[Selected extract Boundary: Start]

[ARVADOS] updated: 4077a9af0985d3c85f2f2de2bb7a0f6be581e71e

git at public.curoverse.com git at public.curoverse.com
Tue Apr 21 11:44:44 EDT 2015


Summary of changes:
 sdk/python/arvados/arvfile.py          |  89 +++++++++++++++++----------
 sdk/python/arvados/collection.py       | 109 ++++++++++++++++++++++++---------
 sdk/python/tests/test_arvfile.py       |   8 +--
 sdk/python/tests/test_collections.py   |  30 +++++++--
 services/fuse/arvados_fuse/__init__.py |  17 ++---
 services/fuse/tests/test_mount.py      |   2 +
 6 files changed, 174 insertions(+), 81 deletions(-)

       via  4077a9af0985d3c85f2f2de2bb7a0f6be581e71e (commit)
      from  32131dfa999fe658e5e61f465a5badf71271e2d2 (commit)

Those revisions listed above that are new to this repository have
not appeared on any other notification email; so we list those
revisions in full, below.


commit 4077a9af0985d3c85f2f2de2bb7a0f6be581e71e
Author: Peter Amstutz <peter.amstutz at curoverse.com>
Date:   Tue Apr 21 11:44:38 2015 -0400

    3198: Implement rename() (efficient move within/between collections).

diff --git a/sdk/python/arvados/arvfile.py b/sdk/python/arvados/arvfile.py
index eb17bd4..95acb9c 100644
--- a/sdk/python/arvados/arvfile.py
+++ b/sdk/python/arvados/arvfile.py
@@ -441,11 +441,17 @@ class _BlockManager(object):
         self._prefetch_threads = None
         self._prefetch_queue = None
 
-    def commit_bufferblock(self, block):
+    def commit_bufferblock(self, block, wait):
         """Initiate a background upload of a bufferblock.
 
-        This will block if the upload queue is at capacity, otherwise it will
-        return immediately.
+        :block:
+          The block object to upload
+
+        :wait:
+          If `wait` is True, upload the block synchronously.

[Selected extract Boundary: End]
[Source material Boundary: Start]

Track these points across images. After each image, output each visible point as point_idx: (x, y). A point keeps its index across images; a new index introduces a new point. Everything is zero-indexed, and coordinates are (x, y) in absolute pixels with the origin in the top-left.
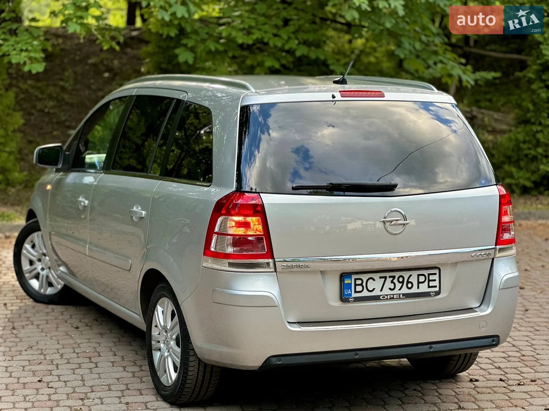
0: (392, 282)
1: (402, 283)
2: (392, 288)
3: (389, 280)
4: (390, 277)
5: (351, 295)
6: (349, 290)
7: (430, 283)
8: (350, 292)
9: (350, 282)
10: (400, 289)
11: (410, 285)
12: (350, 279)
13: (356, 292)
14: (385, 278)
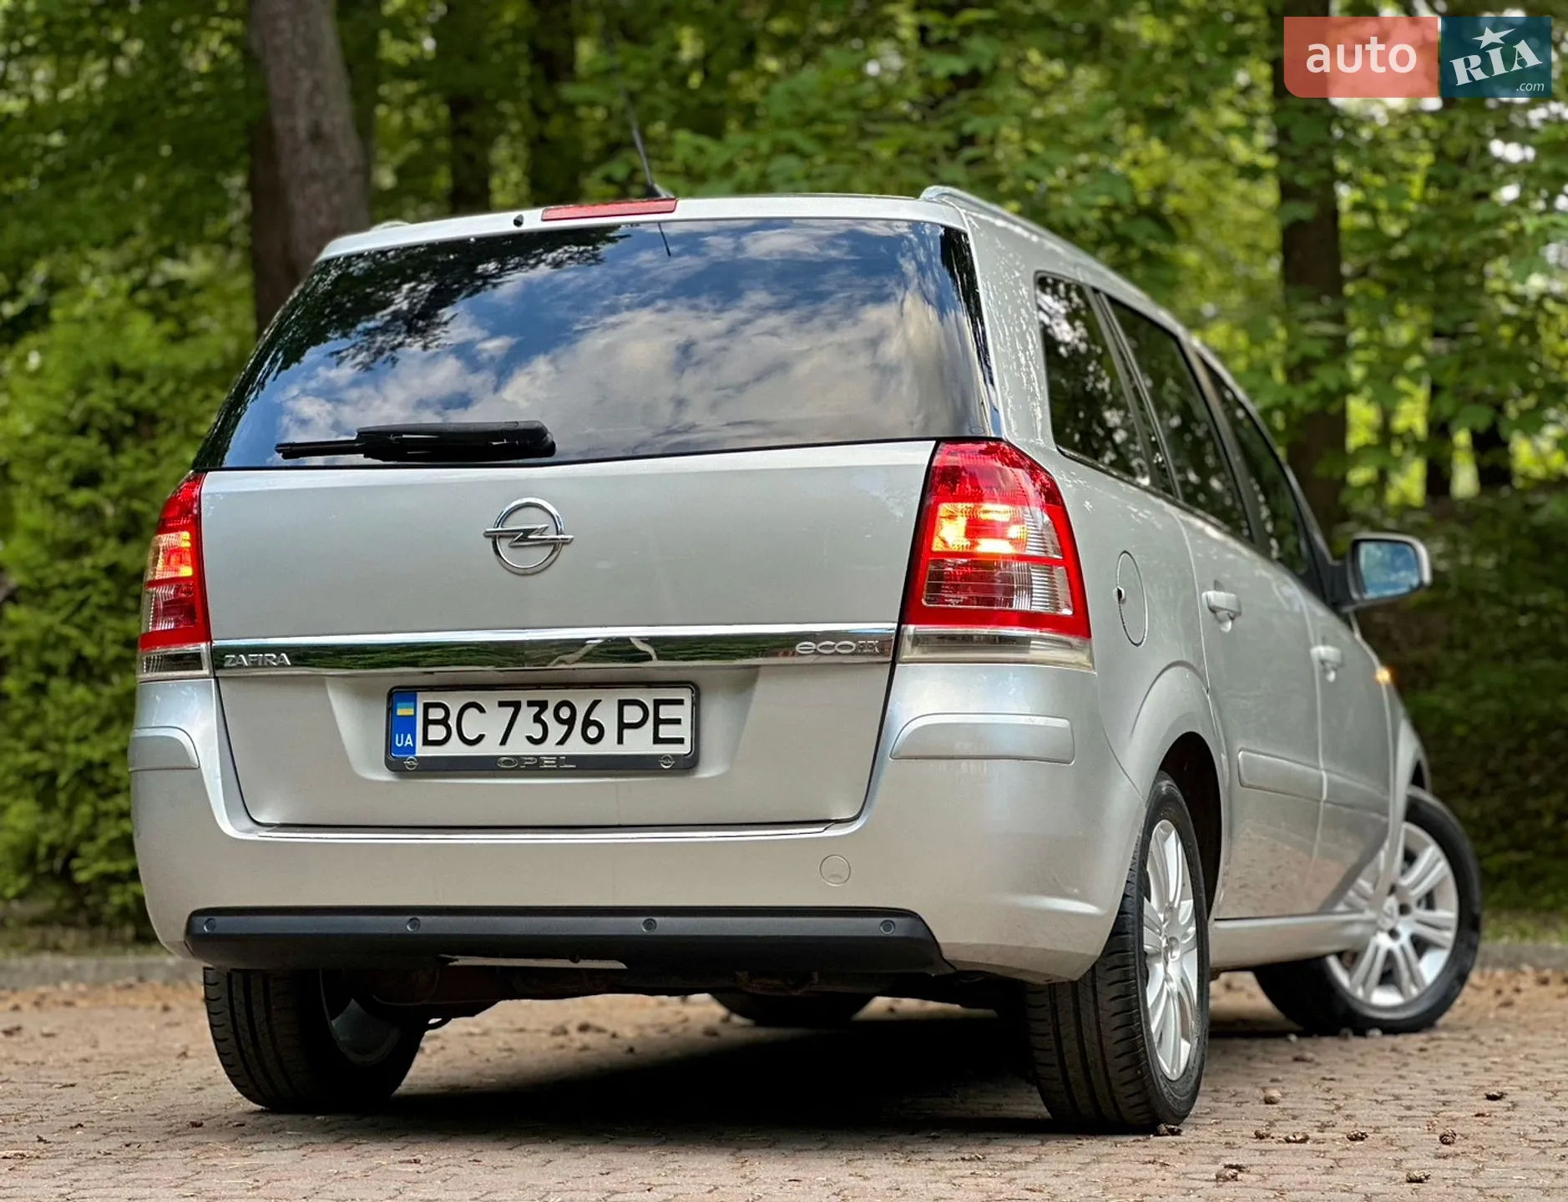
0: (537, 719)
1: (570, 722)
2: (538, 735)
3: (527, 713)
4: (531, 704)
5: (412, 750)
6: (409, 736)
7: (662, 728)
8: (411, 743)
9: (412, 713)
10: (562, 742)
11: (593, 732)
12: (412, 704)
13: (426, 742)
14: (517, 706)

[Source material Boundary: End]

## Task list
1. In one to three sentences, explain why the Arvados commit notification lists the revisions in full.
2. Go on with the Arvados commit notification from the point where it stops.
These records were taken from a separate source.

## Results of the exercise
1. The revisions that are new to this repository have not appeared on any other notification email, so the notification lists them in full.

2.
+          If `wait` is False, upload the block asynchronously.  This will
+          return immediately unless if the upload queue is at capacity, in
+          which case it will wait on an upload queue slot.
 
         """
 
@@ -467,32 +473,37 @@ class _BlockManager(object):
                     if self._put_queue is not None:
                         self._put_queue.task_done()
 
-        with self.lock:
-            if self._put_threads is None:
-                # Start uploader threads.
-
-                # If we don't limit the Queue size, the upload queue can quickly
-                # grow to take up gigabytes of RAM if the writing process is
-                # generating data more quickly than it can be send to the Keep
-                # servers.
-                #
-                # With two upload threads and a queue size of 2, this means up to 4
-                # blocks pending.  If they are full 64 MiB blocks, that means up to
-                # 256 MiB of internal buffering, which is the same size as the
-                # default download block cache in KeepClient.
-                self._put_queue = Queue.Queue(maxsize=2)
-                self._put_errors = Queue.Queue()
-
-                self._put_threads = []
-                for i in xrange(0, self.num_put_threads):
-                    thread = threading.Thread(target=commit_bufferblock_worker, args=(self,))
-                    self._put_threads.append(thread)
-                    thread.daemon = True
-                    thread.start()
-
-        # Mark the block as PENDING so to disallow any more appends.
-        block.set_state(_BufferBlock.PENDING)
-        self._put_queue.put(block)
+        if wait:
+            block.set_state(_BufferBlock.PENDING)
+            loc = self._keep.put(block.buffer_view[0:block.write_pointer].tobytes())
+            block.set_state(_BufferBlock.COMMITTED, loc)
+        else:
+            with self.lock:
+                if self._put_threads is None:
+                    # Start uploader threads.
+
+                    # If we don't limit the Queue size, the upload queue can quickly
+                    # grow to take up gigabytes of RAM if the writing process is
+                    # generating data more quickly than it can be send to the Keep
+                    # servers.
+                    #
+                    # With two upload threads and a queue size of 2, this means up to 4
+                    # blocks pending.  If they are full 64 MiB blocks, that means up to
+                    # 256 MiB of internal buffering, which is the same size as the
+                    # default download block cache in KeepClient.
+                    self._put_queue = Queue.Queue(maxsize=2)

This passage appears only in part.